Le titre de cet article soulève une question délicate. Sur le plan juridique, un refus pur et simple à l’égard d’un candidat, au seul motif que l’entreprise n’a pas un Kbis valide, ne concerne pas vraiment les qualités du candidat. Il s’agit plutôt d’une incapacité de l’entreprise à conclure légalement un contrat. En ce sens, on parlera plus volontiers de report ou d’ajournement du recrutement, dans l’attente de la régularisation. Mais si la situation administrative est compromise (dissolution imminente, radiation définitive), alors le recruteur peut être amené à refuser la candidature de manière ferme.

S’il est vrai que la loi ne permet pas de discriminer un candidat pour des raisons non professionnelles, l’absence d’existence légale de l’employeur relève d’une impossibilité d’embauche. C’est donc un motif parfaitement légitime pour ne pas donner suite à la candidature, dès lors que l’on agit dans la transparence et la bonne foi. Il est toutefois recommandé de ne pas se cantonner à un simple « refus », mais de fournir des explications claires, et si possible, d’indiquer un délai de régularisation. Cela permet de maintenir de bonnes relations et de conserver la possibilité de collaborer avec le candidat ultérieurement.

Soyons directs et pragmatiques : l’entreprise doit impérativement régulariser sa situation auprès du greffe du Tribunal de commerce pour pouvoir embaucher légalement. Tant qu’elle n’a pas obtenu ou renouvelé son Kbis, elle doit suspendre tout recrutement et, de facto, elle peut estimer qu’il est nécessaire de refuser la candidature. Ce refus n’est pas dirigé contre la personne du postulant, mais bien lié à la difficulté de respecter les obligations légales. Dans la plupart des cas, un minimum de patience et de communication permet d’éviter l’escalade vers un véritable litige, et au contraire de fonder une relation de travail saine à plus long terme.

Enfin, n’oublions jamais que tout refus, de la part d’un recruteur, doit être cohérent et non discriminatoire. L’absence de Kbis valide s’apparente davantage à un désaccord juridique ou à une contrainte administrative obligeant l’entreprise à reporter ou annuler la procédure de recrutement. Cela demeure, somme toute, un motif légitime si la société ne peut rien faire d’autre à court terme.
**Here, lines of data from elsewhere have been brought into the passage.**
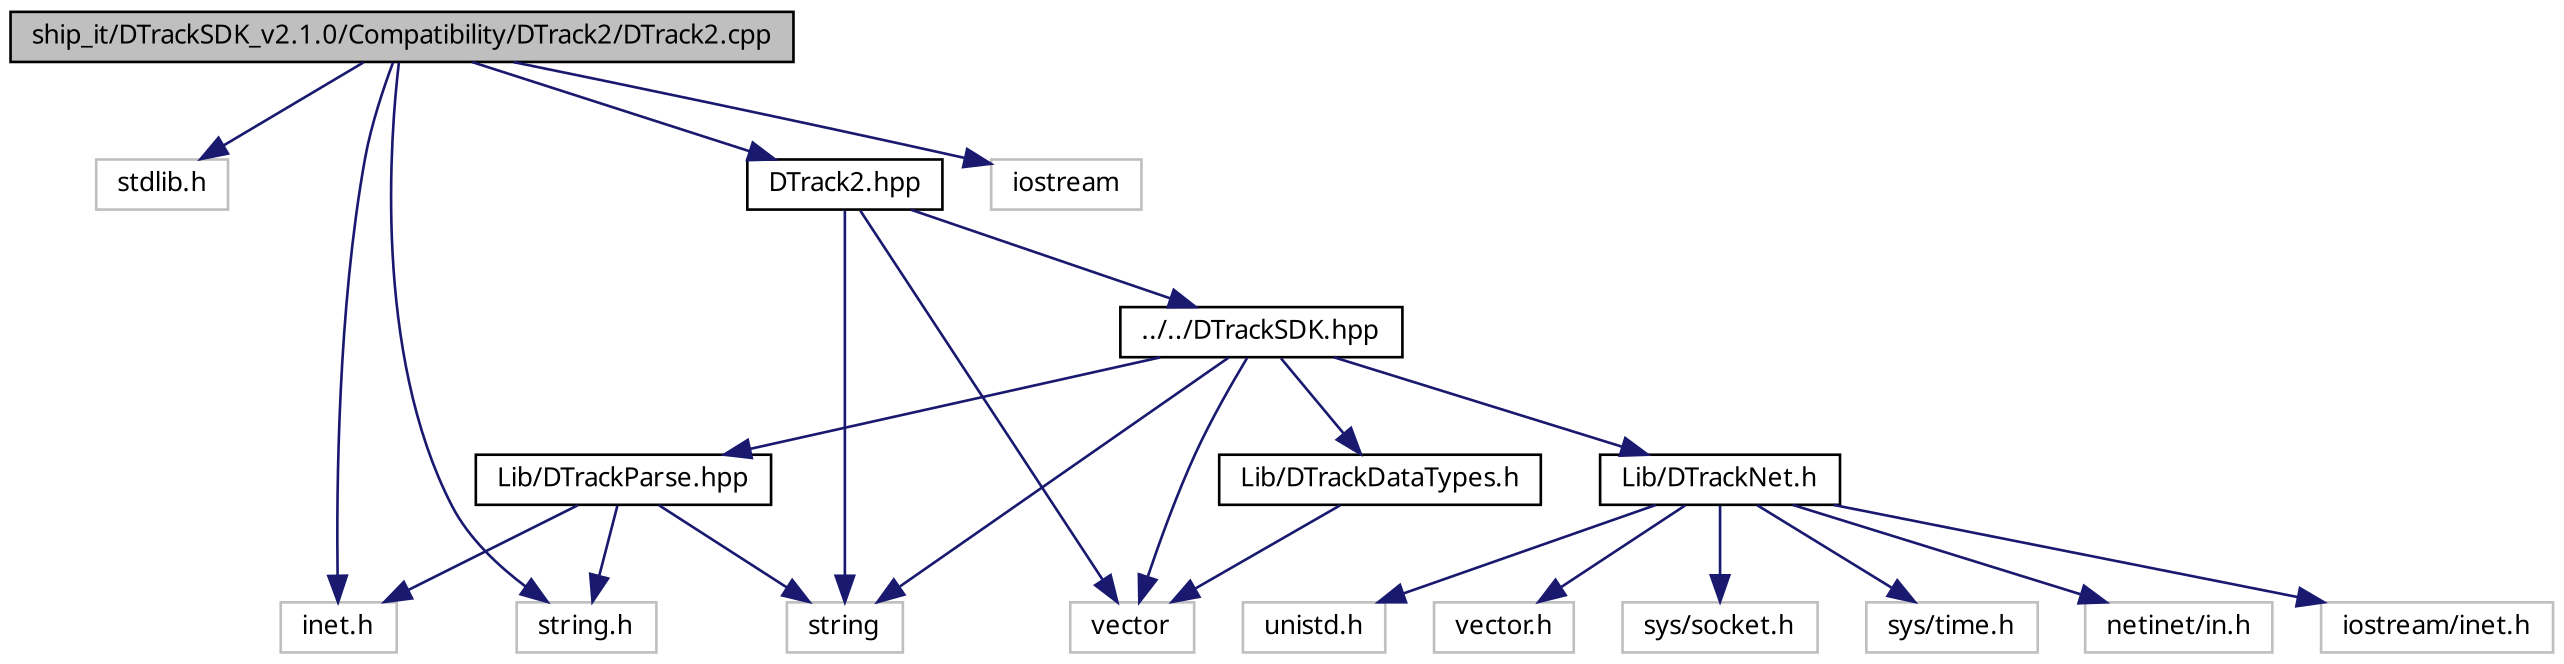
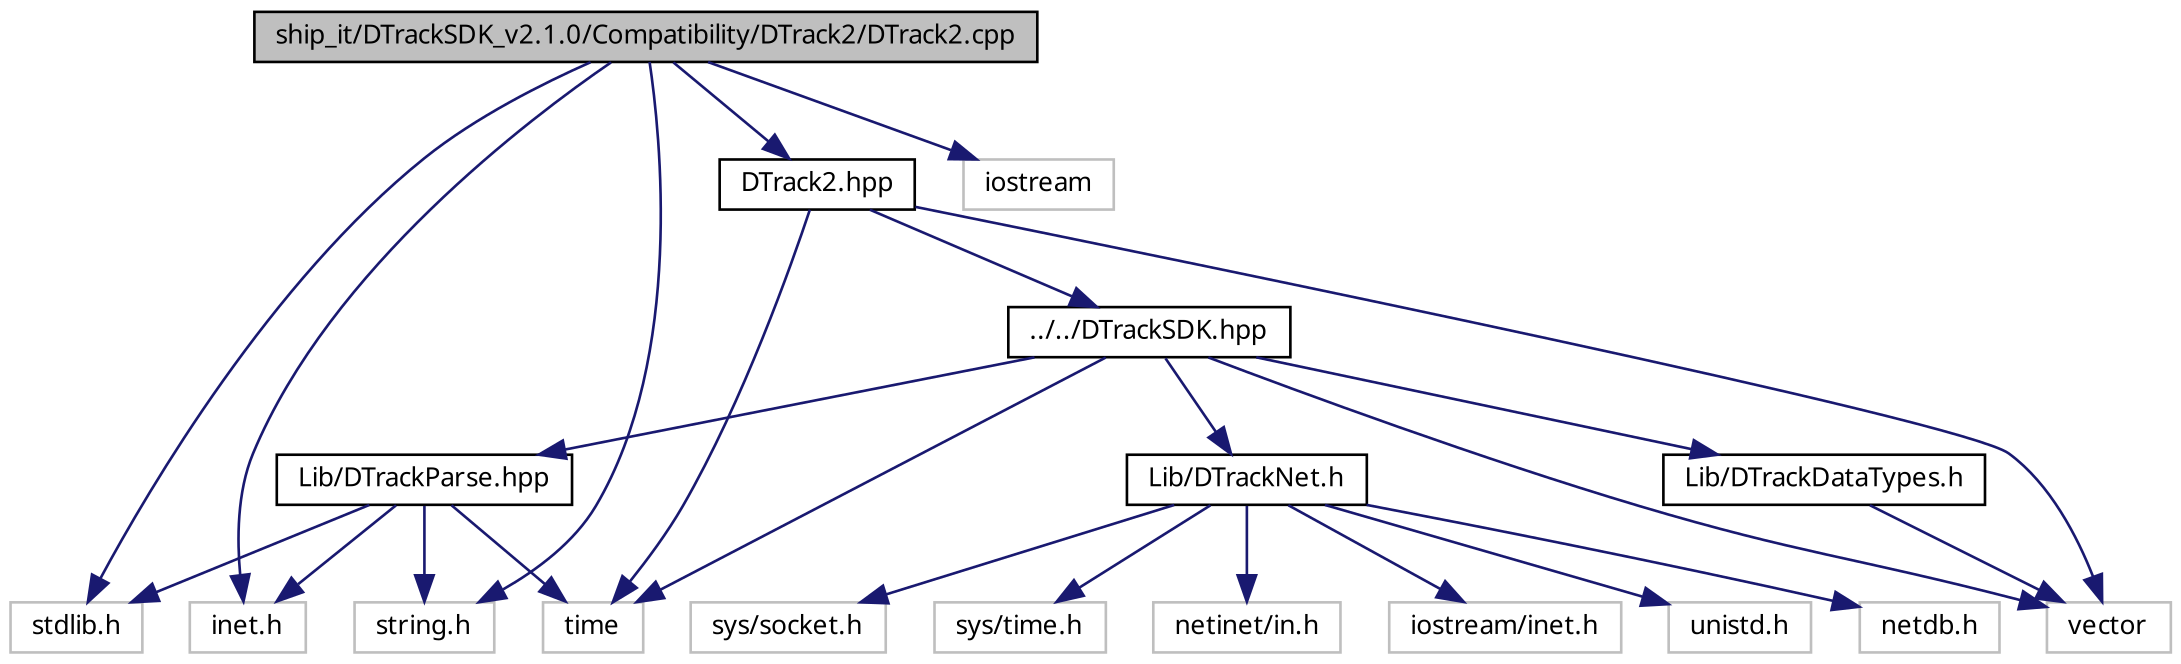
  digraph {
    fontname="Noto Sans"
    node [color=grey75 fillcolor=white fontname="Noto Sans" fontsize=10 shape=record style=filled]
    edge [color=midnightblue fontname="Noto Sans" fontsize=10 labelfontname=FreeSans labelfontsize=10 style=solid]
    n1 [color=black fillcolor=grey75 fontcolor=black height=0.2 label="ship_it/DTrackSDK_v2.1.0/Compatibility/DTrack2/DTrack2.cpp" width=0.4]
    n2 [height=0.2 label="stdlib.h" width=0.4]
    n3 [height=0.2 label="inet.h" width=0.4]
    n4 [height=0.2 label="string.h" width=0.4]
    n5 [color=black height=0.2 label="DTrack2.hpp" width=0.4]
    n6 [height=0.2 label=iostream width=0.4]
-   n7 [height=0.2 label=string width=0.4]
+   n7 [height=0.2 label=time width=0.4]
    n8 [height=0.2 label=vector width=0.4]
    n9 [color=black height=0.2 label="../../DTrackSDK.hpp" width=0.4]
    n10 [color=black height=0.2 label="Lib/DTrackDataTypes.h" width=0.4]
    n11 [color=black height=0.2 label="Lib/DTrackNet.h" width=0.4]
    n12 [color=black height=0.2 label="Lib/DTrackParse.hpp" width=0.4]
    n13 [height=0.2 label="unistd.h" width=0.4]
-   n14 [height=0.2 label="vector.h" width=0.4]
+   n14 [height=0.2 label="netdb.h" width=0.4]
    n15 [height=0.2 label="sys/socket.h" width=0.4]
    n16 [height=0.2 label="sys/time.h" width=0.4]
    n17 [height=0.2 label="netinet/in.h" width=0.4]
    n18 [height=0.2 label="iostream/inet.h" width=0.4]
    n1 -> n2
    n1 -> n3
    n1 -> n4
    n1 -> n5
    n1 -> n6
    n5 -> n7
    n5 -> n8
    n5 -> n9
    n9 -> n7
    n9 -> n8
    n9 -> n10
    n9 -> n11
    n9 -> n12
    n10 -> n8
    n11 -> n13
    n11 -> n14
    n11 -> n15
    n11 -> n16
    n11 -> n17
    n11 -> n18
+   n12 -> n2
    n12 -> n3
    n12 -> n4
    n12 -> n7
  }
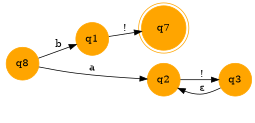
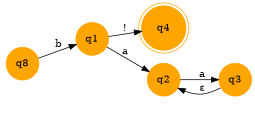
  digraph {
    rankdir=LR
    node [shape=circle color=orange style=filled]
    "" [shape=plaintext color="" style=""]
-   q4 [shape=doublecircle label=q7]
+   q4 [shape=doublecircle]
    n3 [label=q8]
    q1
    q2
    q3
    n3 -> q1 [label=b]
    q1 -> q4 [label="!"]
-   n3 -> q2 [label=a]
-   q2 -> q3 [label="!"]
+   q1 -> q2 [label=a]
+   q2 -> q3 [label=a]
    q3 -> q2 [constraint=false label="&epsilon;"]
  }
La meilleure stratégie consiste à anticiper, à communiquer et à fournir un cadre clair. Si vous êtes vous-même dans cette situation, n’hésitez pas à vous rapprocher d’un expert juridique, ou à consulter des ressources officielles comme le site des formalités d’entreprise, afin de lever rapidement les blocages. Ainsi, vous pourrez recruter en toute sérénité.